Antidepressant use among the elderly rose 138% from 1999–2000 to 2017–2020.
Percent of individuals 65 and older who took antidepressants in the past 30 days, by survey year
Alcohol and falls
Second, some of the increased deaths may be due to rising alcohol consumption. According to data from the National Survey of Drug Use and Health (NSDUH), the percentage of people aged 65 or older who consume alcohol each month increased by 16% between 2002 and 2019. From 2002–2003 to 2021–2023, the share of this group who reported binge drinking in the past 30 days rose from 7.3% to 11.4%,
Obesity and falls
Third, it may be due to increased rates of obesity. A CDC study found that obesity increased the propensity for someone to fall in a laboratory setting. And obesity rates among people 60 and older rose from about 32.8% in 2001-2002 to 38.5% in recent years.
The obesity rate for individuals 60+ has risen 18% since survey year 2001-2002.
Percent of adults age 60 and older who are obese, by survey year
Reporting changes of falls
Fourth, some of the increase may be due to changes in reporting. As people have become more aware of the danger of falls, falls that used to not be recorded as a cause of death may increasingly be reported as a cause.
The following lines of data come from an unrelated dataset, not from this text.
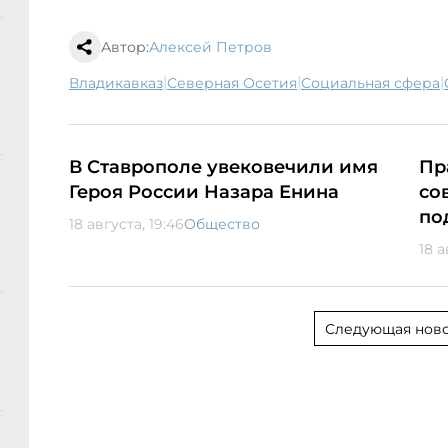
Автор:
Алексей Петров
|
|
|
Владикавказ
Северная Осетия
социальная сфера
В Ставрополе увековечили имя
Пр
Героя России Назара Енина
со
по
18 августа, 19:46
Общество
18 а
Следующая ново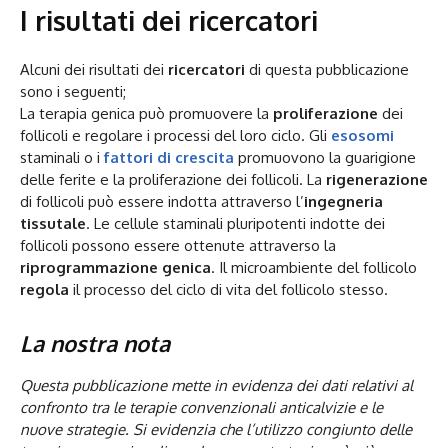
I risultati dei ricercatori
Alcuni dei risultati dei
ricercatori
di questa pubblicazione
sono i seguenti;
La terapia genica può promuovere la
proliferazione
dei
follicoli e regolare i processi del loro ciclo. Gli
esosomi
staminali o i
fattori di crescita
promuovono la guarigione
delle ferite e la proliferazione dei follicoli. La
rigenerazione
di follicoli può essere indotta attraverso l’
ingegneria
tissutale
. Le cellule staminali pluripotenti indotte dei
follicoli possono essere ottenute attraverso la
riprogrammazione genica
. Il microambiente del follicolo
regola
il processo del ciclo di vita del follicolo stesso.
La nostra nota
Questa pubblicazione mette in evidenza dei dati relativi al
confronto tra le terapie convenzionali anticalvizie e le
nuove strategie. Si evidenzia che l’utilizzo congiunto delle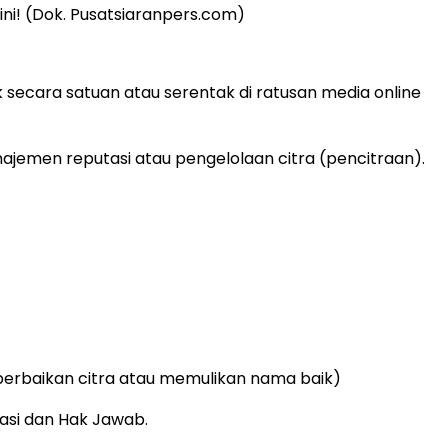
sini! (Dok. Pusatsiaranpers.com)
 secara satuan atau serentak di ratusan media online
ajemen reputasi atau pengelolaan citra (pencitraan).
rbaikan citra atau memulikan nama baik)
asi dan Hak Jawab.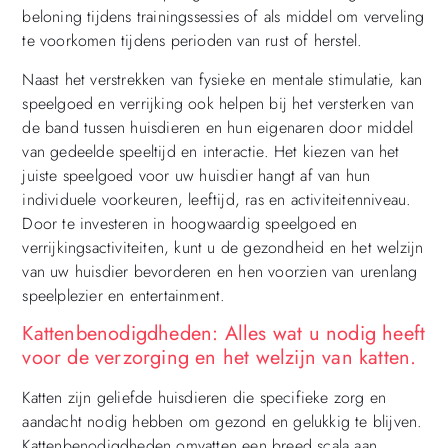
beloning tijdens trainingssessies of als middel om verveling
te voorkomen tijdens perioden van rust of herstel.
Naast het verstrekken van fysieke en mentale stimulatie, kan
speelgoed en verrijking ook helpen bij het versterken van
de band tussen huisdieren en hun eigenaren door middel
van gedeelde speeltijd en interactie. Het kiezen van het
juiste speelgoed voor uw huisdier hangt af van hun
individuele voorkeuren, leeftijd, ras en activiteitenniveau.
Door te investeren in hoogwaardig speelgoed en
verrijkingsactiviteiten, kunt u de gezondheid en het welzijn
van uw huisdier bevorderen en hen voorzien van urenlang
speelplezier en entertainment.
Kattenbenodigdheden: Alles wat u nodig heeft
voor de verzorging en het welzijn van katten.
Katten zijn geliefde huisdieren die specifieke zorg en
aandacht nodig hebben om gezond en gelukkig te blijven.
Kattenbenodigdheden omvatten een breed scala aan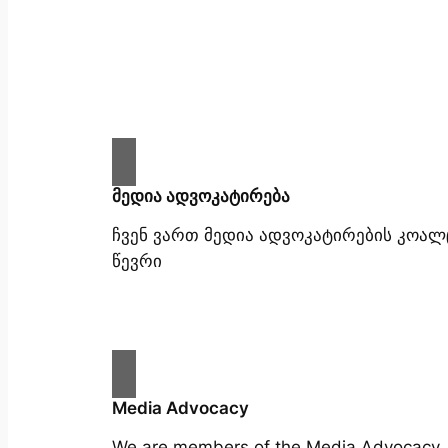
მედია ადვოკატირება
ჩვენ ვართ მედია ადვოკატირების კოალ
წევრი
Media Advocacy
We are members of the Media Advocacy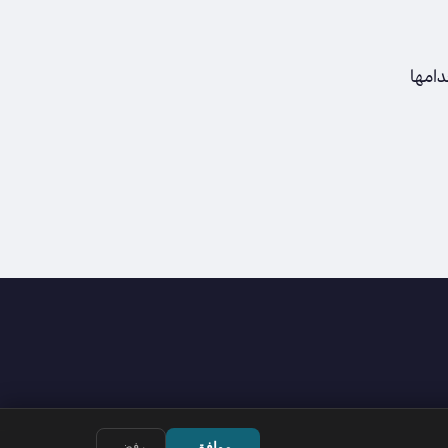
دامها
موافق
رفض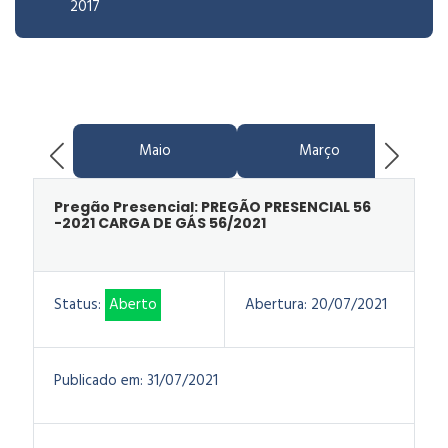
2017
Maio
Março
Pregão Presencial: PREGÃO PRESENCIAL 56
-2021 CARGA DE GÁS 56/2021
Status:
Aberto
Abertura:
20/07/2021
Publicado em:
31/07/2021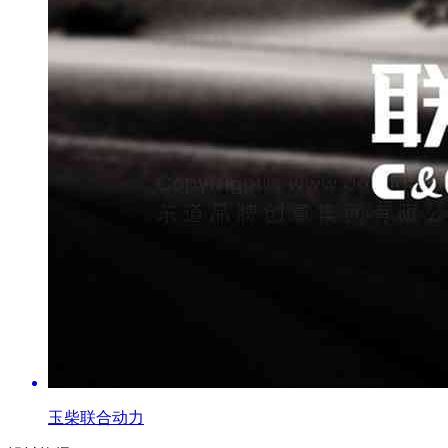
玉柴联合动力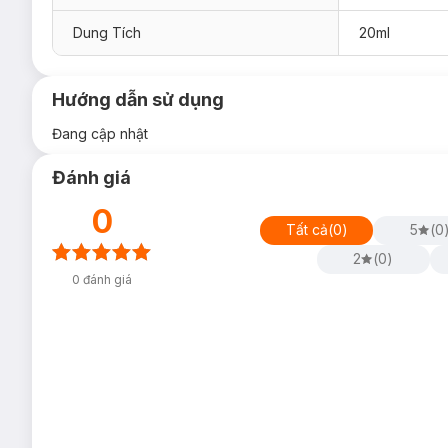
Dung Tích
20ml
Hướng dẫn sử dụng
Đang cập nhật
Đánh giá
0
Tất cả
(
0
)
5
(
0
2
(
0
)
0
đánh giá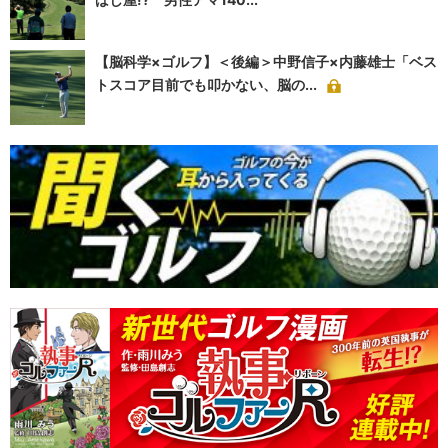
【脳科学×ゴルフ】＜後編＞中野信子×内藤雄士「ベス
トスコア目前でも叩かない、脳の...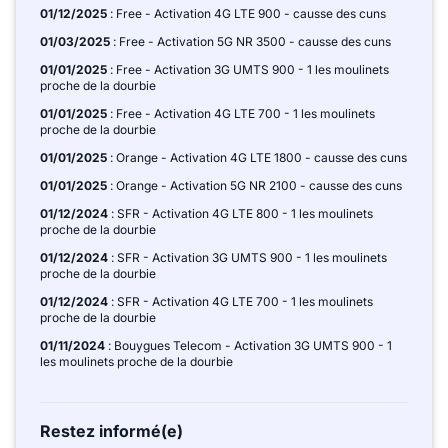
01/12/2025
: Free - Activation 4G LTE 900 - causse des cuns
01/03/2025
: Free - Activation 5G NR 3500 - causse des cuns
01/01/2025
: Free - Activation 3G UMTS 900 - 1 les moulinets
proche de la dourbie
01/01/2025
: Free - Activation 4G LTE 700 - 1 les moulinets
proche de la dourbie
01/01/2025
: Orange - Activation 4G LTE 1800 - causse des cuns
01/01/2025
: Orange - Activation 5G NR 2100 - causse des cuns
01/12/2024
: SFR - Activation 4G LTE 800 - 1 les moulinets
proche de la dourbie
01/12/2024
: SFR - Activation 3G UMTS 900 - 1 les moulinets
proche de la dourbie
01/12/2024
: SFR - Activation 4G LTE 700 - 1 les moulinets
proche de la dourbie
01/11/2024
: Bouygues Telecom - Activation 3G UMTS 900 - 1
les moulinets proche de la dourbie
Restez informé(e)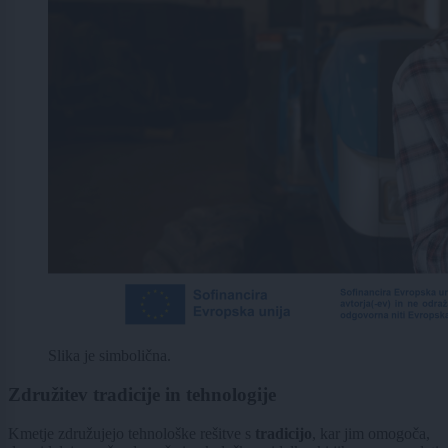
Slika je simbolična.
Združitev tradicije in tehnologije
Kmetje združujejo tehnološke rešitve s
tradicijo
, kar jim omogoča,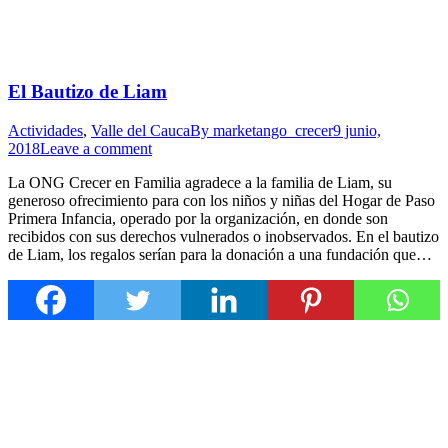
El Bautizo de Liam
Actividades
,
Valle del Cauca
By
marketango_crecer
9 junio,
2018
Leave a comment
La ONG Crecer en Familia agradece a la familia de Liam, su
generoso ofrecimiento para con los niños y niñas del Hogar de Paso
Primera Infancia, operado por la organización, en donde son
recibidos con sus derechos vulnerados o inobservados. En el bautizo
de Liam, los regalos serían para la donación a una fundación que…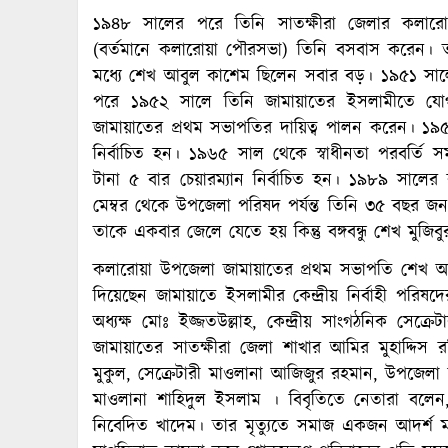
১৯৪৮ সালের পরে তিনি সাতক্ষীরা জেলার কলারো
(বর্তমানে কলারোয়া পৌরসভা) তিনি বসবাস করেন।
মধ্যে শেখ আবুল কাশেম ছিলেন সবার বড়। ১৯৫১ সালে 
পরে ১৯৫২ সালে তিনি জামায়াতের ইসলামীতে য
জামায়াতের প্রথম সভাপতির দায়িত্ব পালন করেন। ১৯
নির্বাচিত হন। ১৯৬৫ সাল থেকে স্বাধীনতা পরবর্তি 
টানা ৫ বার চেয়ারম্যান নির্বাচিত হন। ১৯৮৯ সালের
মেম্বর থেকে উপজেলা পরিষদ পর্যন্ত তিনি ৩৫ বছর জনপ্
তাকে একবার জেলে যেতে হয় কিন্তু বঙ্গবন্ধু শেখ মুজিব
কলারোয়া উপজেলা জামায়াতের প্রথম সভাপতি শেখ আব
দিয়েছেন জামায়াতে ইসলামীর কেন্দ্রীয় নির্বাহী পরিষ
অধ্যক্ষ মোঃ ইজ্জতউল্লাহ, কেন্দ্রীয় সাংগঠনিক সেক্র
জামায়াতের সাতক্ষীরা জেলা শাখার আমির মুহাদ্দিস 
মুকুল, সেক্রেটারী মাওলানা আজিজুর রহমান, উপজেলা 
মাওলানা শাহিদুল ইসলাম । বিবৃতিতে নেতারা বল
নিবেদিত খাদেম। তার মৃত্যুতে সমাজ একজন আদর্শ ম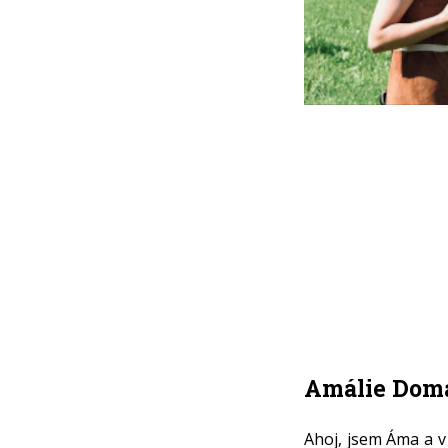
Amálie Doma
Ahoj, jsem Áma a 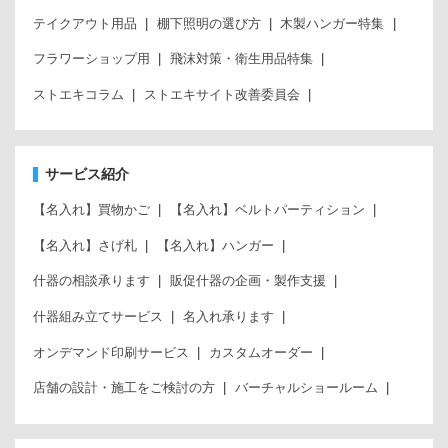
テイクアウト用品
棚下照明の選び方
木製ハンガー特集
フラワーショップ用
飛沫対策・衛生用品特集
ストエキコラム
ストエキサイト改善委員会
サービス紹介
【名入れ】買物かご
【名入れ】ベルトパーティション
【名入れ】さげ札
【名入れ】ハンガー
什器の相談承ります
販促什器の企画・製作支援
什器組み立てサービス
名入れ承ります
オンデマンド印刷サービス
カスタムオーダー
店舗の設計・施工をご検討の方
バーチャルショールーム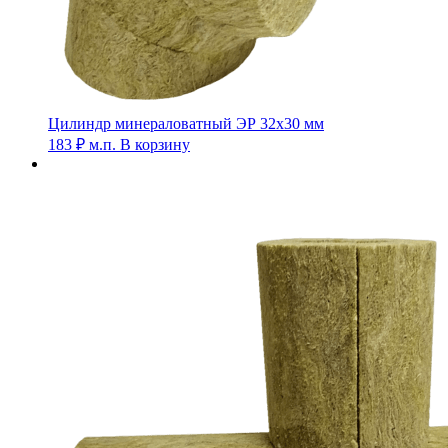
Цилиндр минераловатный ЭР 32х30 мм
183
₽
м.п.
В корзину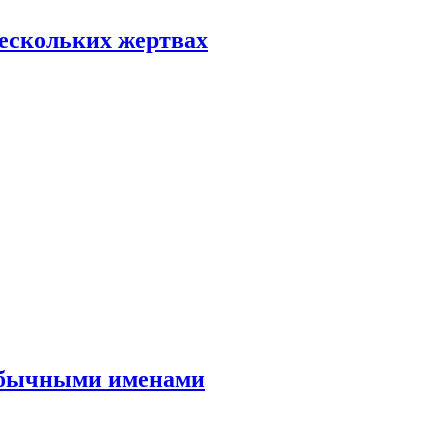
нескольких жертвах
еобычными именами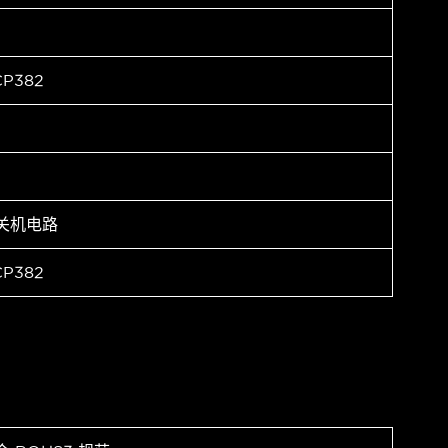
P382
关机电路
P382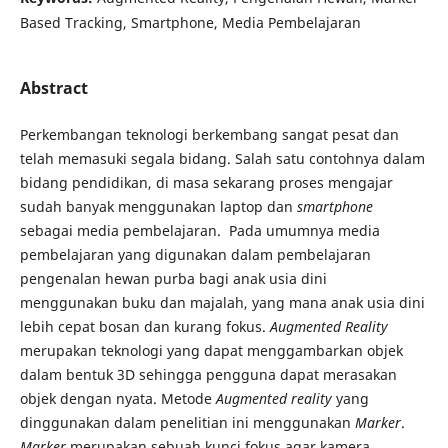
Based Tracking, Smartphone, Media Pembelajaran
Abstract
Perkembangan teknologi berkembang sangat pesat dan
telah memasuki segala bidang. Salah satu contohnya dalam
bidang pendidikan, di masa sekarang proses mengajar
sudah banyak menggunakan laptop dan
smartphone
sebagai media pembelajaran. Pada umumnya media
pembelajaran yang digunakan dalam pembelajaran
pengenalan hewan purba bagi anak usia dini
menggunakan buku dan majalah, yang mana anak usia dini
lebih cepat bosan dan kurang fokus.
Augmented Reality
merupakan teknologi yang dapat menggambarkan objek
dalam bentuk 3D sehingga pengguna dapat merasakan
objek dengan nyata. Metode
Augmented reality
yang
dinggunakan dalam penelitian ini menggunakan
Marker
.
Marker
merupakan sebuah kunci fokus agar kamera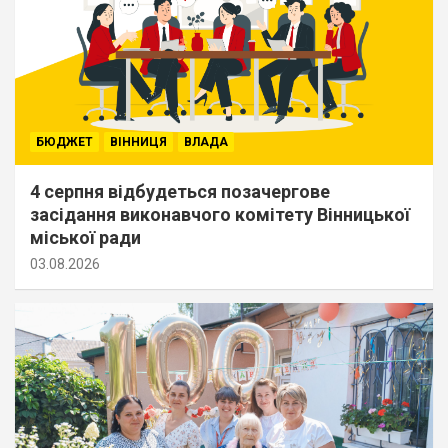
БЮДЖЕТ
ВІННИЦЯ
ВЛАДА
4 серпня відбудеться позачергове
засідання виконавчого комітету Вінницької
міської ради
03.08.2026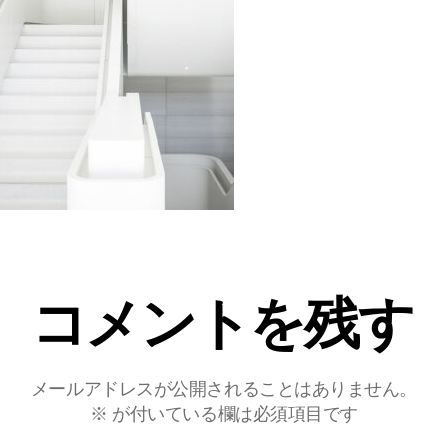
コメントを残す
メールアドレスが公開されることはありません。
※
が付いている欄は必須項目です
One study noted that much of the rise in death from falls has been due to a rise in deaths from what are called “other falls on the same level,” rather than falls from stairs, ladders, trees, cliffs, or other heights. It argues that falls on the same level are likely to lead to comparatively minor injuries —perhaps a rib fracture —but the actual death occurs months later as the result of pneumonia or other complications. Perhaps, the authors suggest, deaths that had been exclusively attributed to the other complication are, as the risk of falls is becoming more apparent, increasingly being attributed to the fall.
Less threat from other causes
Fifth, some of the increase may be due to fewer deaths from other causes. As mentioned earlier, some risk factors for the elderly, notably cancer and heart disease, have dropped. We would expect some increase in death from falls even if the risk from falls hasn’t increased just because fewer elderly are dying in other ways.
There is no single accepted explanation for the tripling of accidental fall death rates. But the rise is far larger than population aging alone can explain. Some portion of the increase may reflect changes in reporting, as falls are more often identified as the initiating cause of death.
One explanation is the accumulation of several risk-increasing forces among the elderly — such as more medications that impair balance, higher alcohol use, and rising obesity — along with other contributing factors that are not yet well understood. Together, these forces appear to have greatly outweighed factors that should have reduced fall risk.